Malawi is one of the poorest countries in the world with some of the worst development statistics for a country not to have been involved in any war. It is 173rd on the 2015 Human Development Index (HDI) out of 188 countries.
The population is on the boom and it is expected to double from 13 million in 2010 to 26 million in 2030. The number of people below the poverty line is heart-breaking, about 40 percent of the population. The country’s economy remains predominantly agro-based, creating at least 90 percent of the country’s paid and self employment.
The smallholder agriculture sector faces herculean constraints for it to be uplifted. Some of the constraints include small economies of scale, market failure, fragmentation of customary land, lack of access to credit facilities, poor utilisation of technology and poor bargaining power at the market.
But these constraints can be circumvented through use of social trusts notions imbued in the idea of cooperatives societies, particularly, smallholder agricultural cooperative.
A cooperative means an autonomous association of persons united voluntarily to meet their common economic and social needs in accordance with cooperative principles through a jointly-owned and democratically-controlled enterprise.
These are governed by the following principles: membership of a society is voluntary and open; management of the society is carried out democratically whereby each member has one vote and there is no voting by proxy; the distribution of surplus is done justly in proportion to the amount of the business contribution of each member; there is payment of limited return on capital, there is self-reliance; race, creed, ethnic origins, language or political beliefs are no bar to voluntary membership and membership is open to all who can use the services of the society.
The fact that cooperative societies entrench democratic principles and self-reliance has led to their recognition as ideal tools for democratisation and economic empowerment in developing countries.
They have long been earmarked as the bedrock for social security and economic growth as Hilde Johnson once said: “Cooperatives improve the incomes of their members by getting better prices for their products, lowering costs of inputs and needed services, strengthening bargaining power, gaining greater control of market channels and thus offering a better chance to be profitable. This would trigger countrywide economic growth …”
The pooling of meagre resources by various farmers is when this idea of cooperative trusts becomes critical to the solving of constraints faced by smallholder farmers in the country.
The end product of resources from various smallholders being pulled together is the circumvention of the constraints that these smallholder farmers face.
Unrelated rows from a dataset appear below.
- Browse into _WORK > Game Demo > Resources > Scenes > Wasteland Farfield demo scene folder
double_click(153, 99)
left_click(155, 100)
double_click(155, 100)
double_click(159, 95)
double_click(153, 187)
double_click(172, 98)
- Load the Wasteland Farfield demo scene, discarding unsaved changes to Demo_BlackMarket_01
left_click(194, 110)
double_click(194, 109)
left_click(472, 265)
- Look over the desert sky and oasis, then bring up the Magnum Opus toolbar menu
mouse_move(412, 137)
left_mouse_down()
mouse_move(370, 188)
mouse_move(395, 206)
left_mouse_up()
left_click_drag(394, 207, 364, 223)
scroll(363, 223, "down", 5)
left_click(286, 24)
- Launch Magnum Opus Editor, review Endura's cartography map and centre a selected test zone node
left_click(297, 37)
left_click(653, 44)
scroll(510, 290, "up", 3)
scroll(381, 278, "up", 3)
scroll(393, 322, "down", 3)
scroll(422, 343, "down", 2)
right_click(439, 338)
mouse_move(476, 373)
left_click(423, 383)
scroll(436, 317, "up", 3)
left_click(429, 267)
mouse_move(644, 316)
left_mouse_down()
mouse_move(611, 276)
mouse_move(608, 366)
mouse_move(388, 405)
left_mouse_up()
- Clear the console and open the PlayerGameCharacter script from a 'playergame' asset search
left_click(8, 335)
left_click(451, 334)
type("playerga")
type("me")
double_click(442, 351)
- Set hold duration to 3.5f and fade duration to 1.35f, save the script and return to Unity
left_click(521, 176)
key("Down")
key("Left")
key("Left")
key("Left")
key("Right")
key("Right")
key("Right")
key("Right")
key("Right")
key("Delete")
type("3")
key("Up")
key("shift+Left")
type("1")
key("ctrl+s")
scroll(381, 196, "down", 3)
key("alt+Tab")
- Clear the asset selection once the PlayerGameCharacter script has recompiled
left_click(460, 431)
This will be so because through the pooling of resources, smallholder agricultural cooperatives are going to increase the economies of scale of farmers, end market failure and improve the bargaining power at the market among other benefits.
The notion of smallholder agricultural cooperatives would offer a paradigm shift in economic reform by focusing on the relation of a number of people with smallholdings and pooling their resources together which can then be subjected to fiduciary management and social trust protect.
If Malawi wants to uplift herself from her current economic predicament, one of the basic solutions is here on the table—the smallholder agricultural cooperatives.
The future of economic development in Malawi is smallholder agricultural cooperatives.